Nov 13, 2008

World - Afghanistan;Rough justice for women

Jill McGivering
BBC News, Afghanistan


Lashkar Gah prison is the biggest in the southern Afghan province of Helmand. It is a mud-walled structure with square watchtowers and heavy iron gates.

I waited in a dingy concrete room, outside the main prisoner block, until the prison's seven female prisoners were brought through, slight figures swathed at first in voluminous burkas.

Zardana was the first to speak, a feisty young woman wearing make-up and an array of glittering jewellery.

She had been in prison for five years, she said, and was now halfway through a 10-year sentence. She was convicted of killing her husband, a crime she denied.

The real reason she was still locked up, she insisted, was because she did not have money to bribe her way out, as others did.

"It's obvious what goes on," she said. "I've seen more than 30 women released. There was one sentenced to 16 years and they let her out after eight months just because her father paid off the judge."

The other women, listening in, nodded agreement. One said she had been released herself after 18 months because the judge thought her parents had money. When they did not pay him, she was re-imprisoned.

'All alone'

Most of the young women were either teenagers or in their early twenties.

The youngest, Sekeena, was one of the most shy, clamping her scarf across her babyish face and watching me with nervous brown eyes.

The other women had to press her before she finally agreed to tell me her story.

When she was 13, she said, she was engaged to a neighbour's son. Just four days before the wedding celebration, some other boys abducted her. When they took her back to her family, she was shamed and arrested for illegal sex. She was sentenced to seven years in jail. Her family accused her of going off willingly with the boy and has now disowned her.

"Now I have no family, no parents, no brother, no sister," she said. "I am all alone. What kind of life am I living here? It's a life but not a human life."

I was not allowed to enter the living quarters and see them for myself. The women told me that they shared two simple rooms which were cold and wet in winter. The roof leaked when it rained, they said, and there was no proper toilet.

"You wouldn't keep an animal in those rooms," said one girl.

Reform efforts

Afterwards I spoke to the prison governor, Colonel Gulam Ali. He said women tend to get lighter sentences than men in Afghanistan - and the women here had all been subject to a proper judicial process, from police evidence to court trial and conviction.

I asked him about the women's allegations of corruption. He nodded. "Yes," he said, "I'm not going to deny that happens. Everyone from the president to the international community knows there is corruption in the administrative and justice system and it must be addressed."

An international programme is trying to introduce reform.

At the moment, all the judges and prosecution lawyers working in Helmand province are men - and there are no defence lawyers to represent the accused. The first defence lawyers are now being trained and will start work here soon.

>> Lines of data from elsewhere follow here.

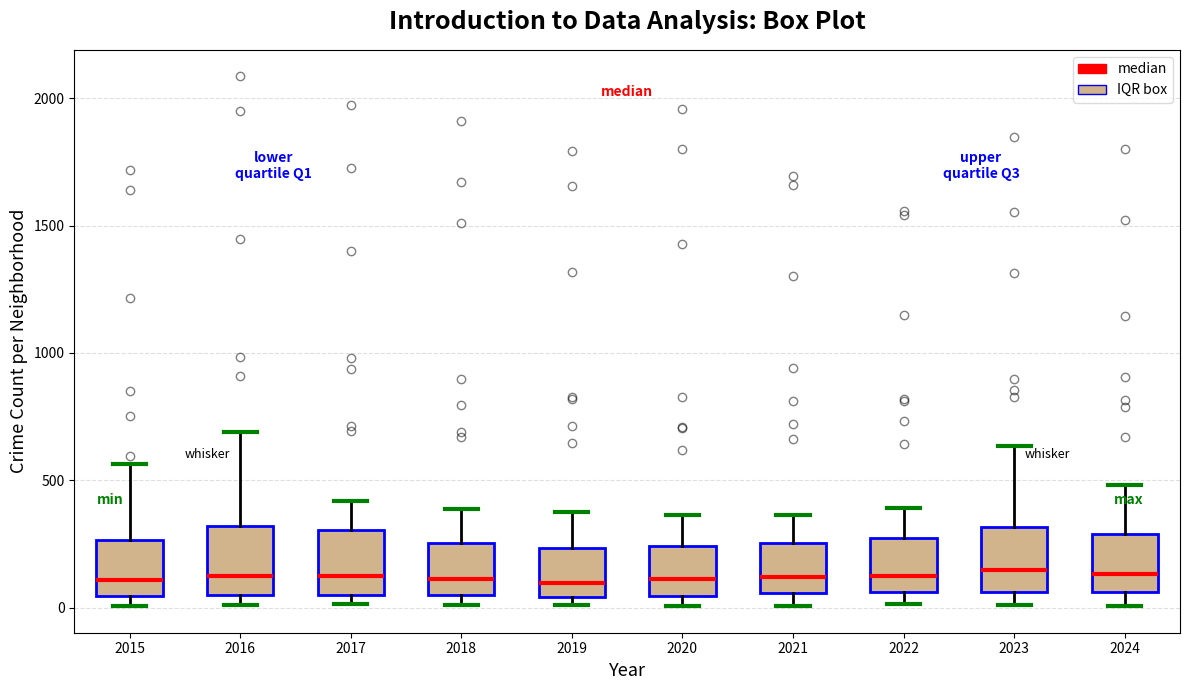

Where is the upper edge of the box at x = 2016 on the y-axis? The values are not printed on the chart, so give them approximately, as read against the axis.

300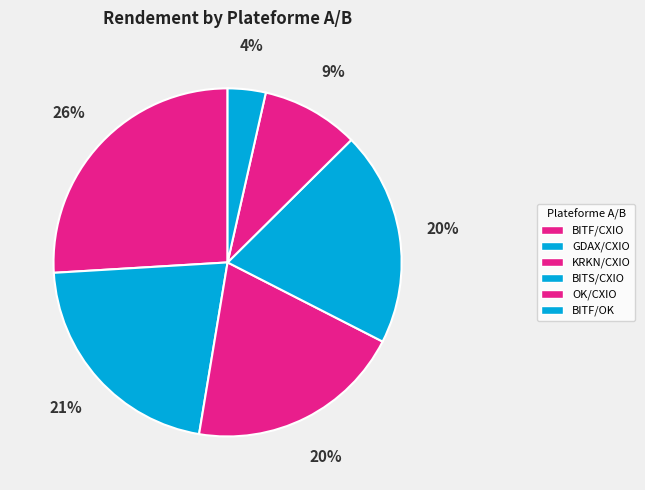

True or false: BITF/CXIO accounts for 20% of the total.

False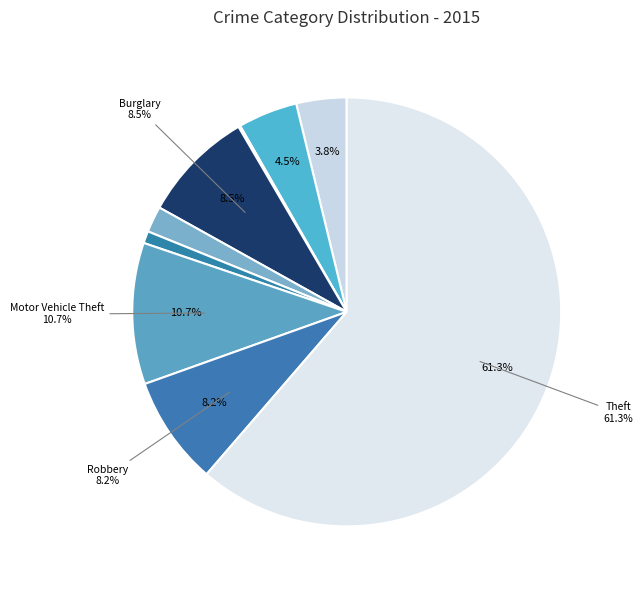

To the nearest percent, what is the combined percentage of Burglary and Theft?

70%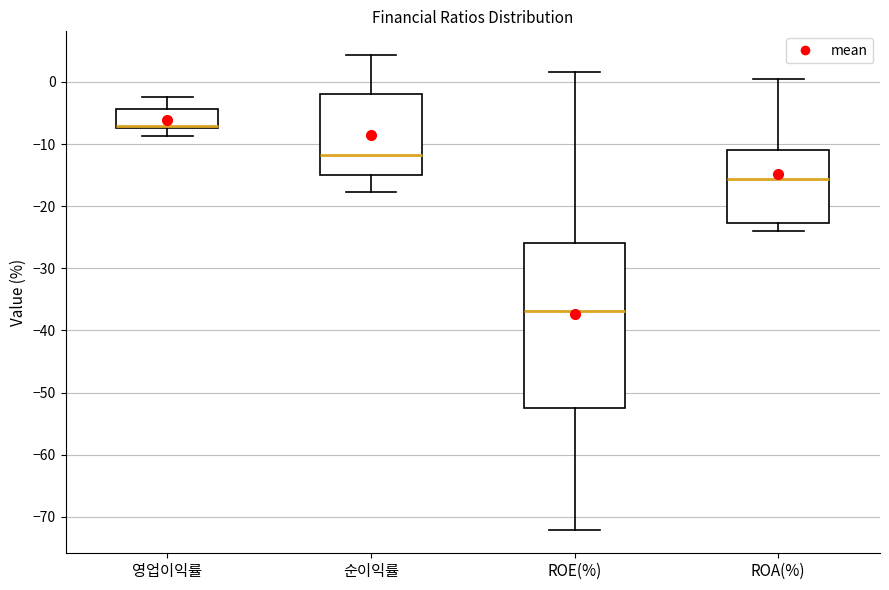

Where is the lower edge of the box for ROE(%) on the y-axis? The values are not printed on the chart, so give them approximately, as read against the axis.

-52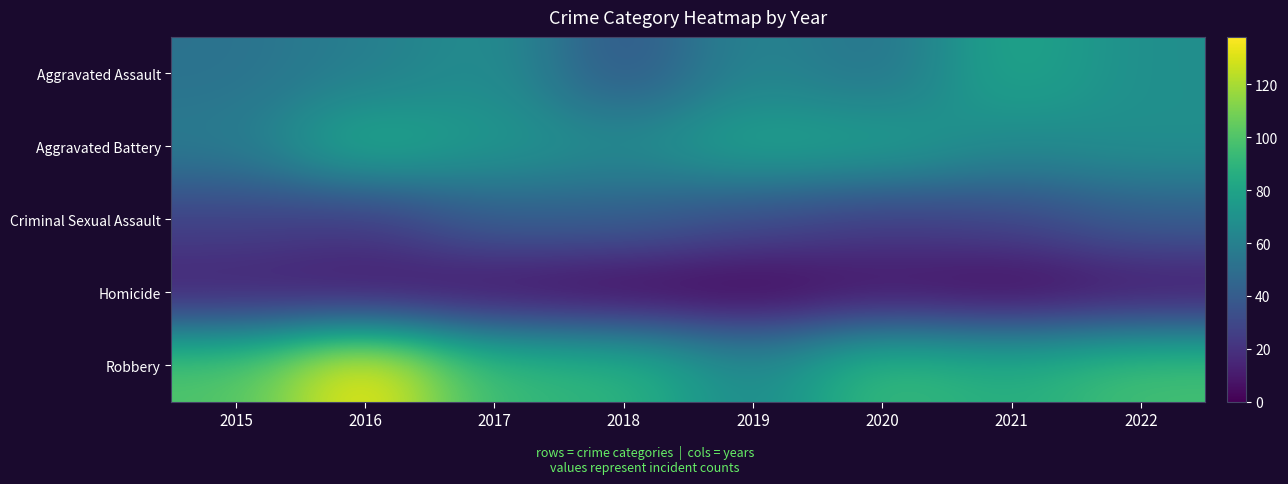

Reading right to left, what are all the values shown in this chart?

Aggravated Assault: 2022=68	2021=82	2020=53	2019=63	2018=37	2017=68	2016=59	2015=52
Aggravated Battery: 2022=69	2021=65	2020=78	2019=80	2018=66	2017=73	2016=85	2015=57
Criminal Sexual Assault: 2022=40	2021=29	2020=25	2019=32	2018=41	2017=41	2016=24	2015=27
Homicide: 2022=7	2021=2	2020=6	2019=0	2018=1	2017=5	2016=8	2015=12
Robbery: 2022=97	2021=86	2020=94	2019=65	2018=90	2017=93	2016=138	2015=100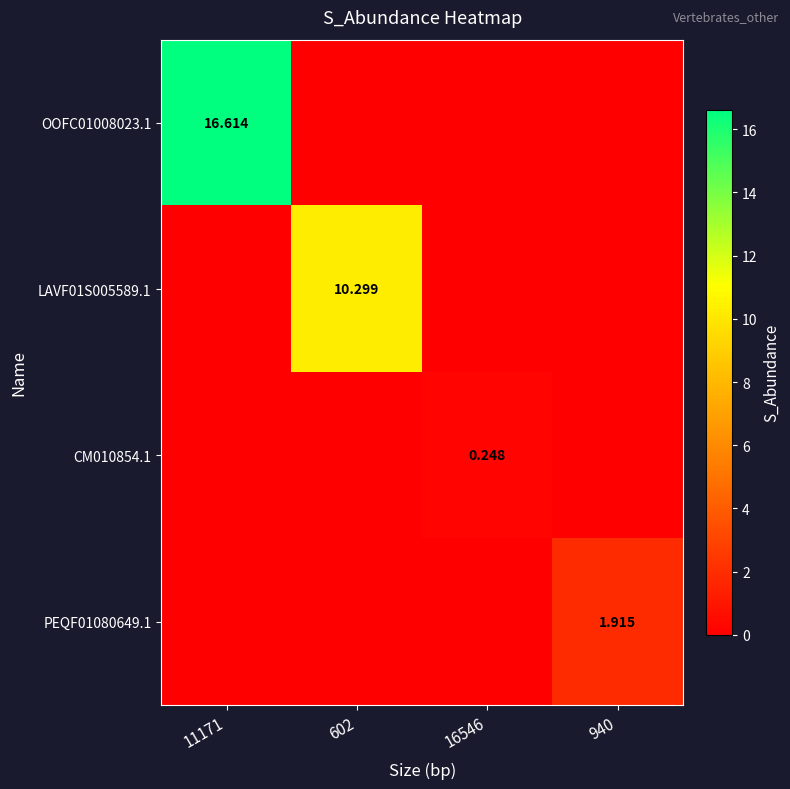

How many series are shown in this chart?

4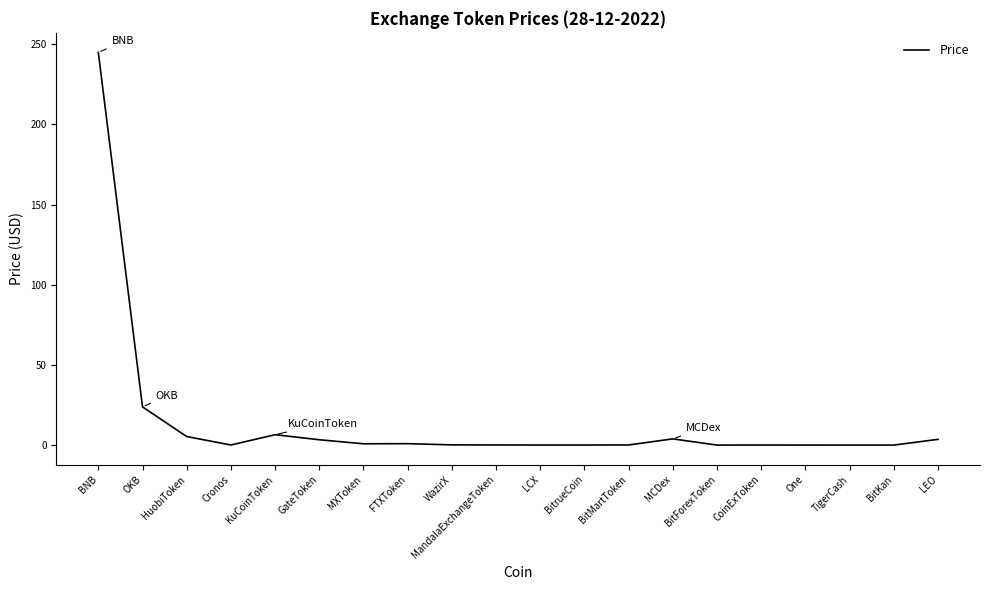

What is the average value?

14.7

Gohar-taaj Ahadi is the head of the Women and Children's Justice Commission, which has been set up to look at ways of educating women about their rights and supporting them in court.

"The judiciary system all over Afghanistan tends to side more with men than women," she told me.

"Women here get convicted and no-one supports them. In Islamic law, men and women have equal rights but the trouble is that's not respected in Afghanistan."

A functioning judicial system is a basic hallmark of democracy. Reform is underway but in Afghanistan, many people - and women in particular - are still struggling to get the justice they deserve.